The 1d is shown with corner letters SC and the 2d with corner letters QB.

The miniature sheet border features a photograph of the hand-operated printing presses at Perkins, Bacon & Petch, the company which printed the original stamps.

Designed by Sedley Place, the issue was printed in lithography by International Security Printers.

1st class PENNY BLACK

The world’s first adhesive postage stamp became valid for use on May 6, 1840, pre-paying domestic postage for an item weighing up to ½oz, anywhere in the United Kingdom.

1st class TWOPENNY BLUE

The world’s second stamp became valid for postage on May 8, 1840, pre-paying domestic postage weighing up to 1oz.

OTHER PRODUCTS

A press sheet of uncut miniature sheets is available with a limited print run of 1,000, each with a unique serial number.

The Penny Black design is also available in self-adhesive format in a 6 x 1st class retail stamp book, with the inside front cover devoted to London 2015 Europhilex promotional information and a short description of the rationale behind the original stamp issue.

Both stamps also feature on a 175th Anniversary of the Penny Black & Twopenny Blue generic Smilers sheet. Ten of each design are accompanied by 10 labels (chosen in consultation with Douglas Muir, the Curator of Philately at the British Postal Museum & Archive) highlighting milestones in the development of the stamps: a postal reform petition poster, a portrait of Rowland Hill, a Treasury Competition entry, William Wyon’s City Medal, the original sketch for a stamp, the first die of an unissued design, the “old Original’ master die for the Penny Black, a detail of the die, a Maltese cross cancellation and an issued Twopenny Blue. The border has an image of part of a printed sheet of Penny Blacks.

The new 1st class Penny Black stamp will also be available on personalised Smilers sheets of 10 or 20.

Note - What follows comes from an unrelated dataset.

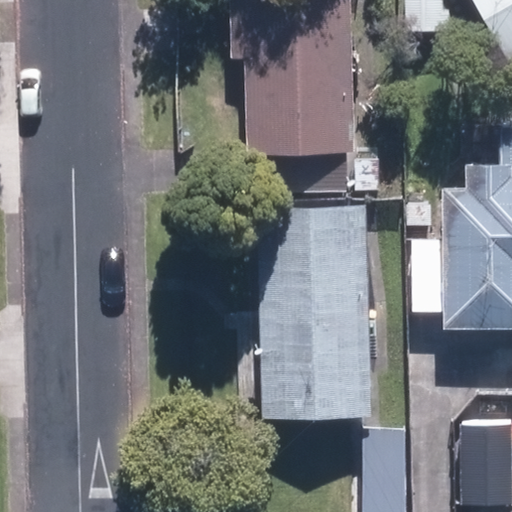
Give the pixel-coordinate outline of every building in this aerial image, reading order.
[(360,143),(357,0),(251,0),(254,145),(360,143)] [(511,0),(485,0),(511,45),(511,0)] [(511,119),(507,120),(508,155),(473,156),(473,168),(448,168),(451,318),(511,317),(511,119)] [(377,405),(374,197),(266,199),(270,407),(377,405)] [(511,417),(465,418),(466,497),(511,496),(511,417)] [(411,511),(410,423),(367,424),(368,511),(411,511)]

Royal Mail first day covers can be cancelled either with a handstamp reprising the original Maltese cross design of 1840 or one reprising the Bath postmark which was famously used to cancel a Penny Black on May 2, 1840, four days before the official issue date. To reflect the original colour of stamp cancellations, both will be applied in red ink.

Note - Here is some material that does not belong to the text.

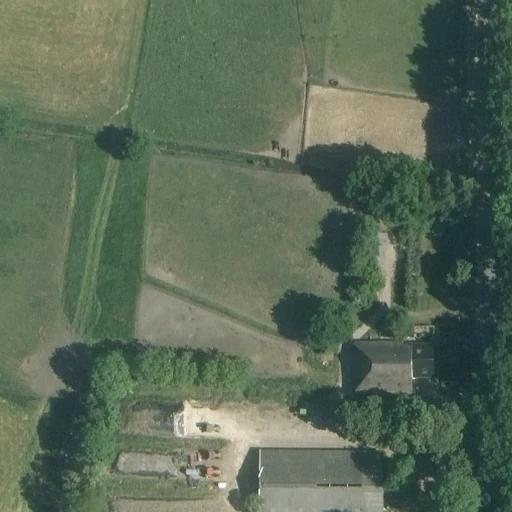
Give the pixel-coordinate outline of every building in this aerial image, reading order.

Other products include the usual stamp cards, a special medal cover and even a Penny Black pin badge.

PRICES

Miniature sheet                   £2.48

Presentation pack               £3.00

Stamp cards                        £1.35

Press sheet                          £40.92

First day cover                   £3.45

Medal cover                         £14.95

Retail stamp book              £3.72

Smilers generic sheet         £12.90

VERDICT

COMMEMORATIVE WORTH                  5/5

The first ever stamp issue is the starting point of all philately, and it’s only right that its major anniversaries should be celebrated

QUALITY OF DESIGN                    2/5

Placing a modern value on an iconic design looks awkward, the miniature sheet is (whisper it) ever so slightly dull

WOW FACTOR                              2/5

Usage on cover should catch the eye, but dare we have hoped for a recess-printed issue as a one-off on this occasion?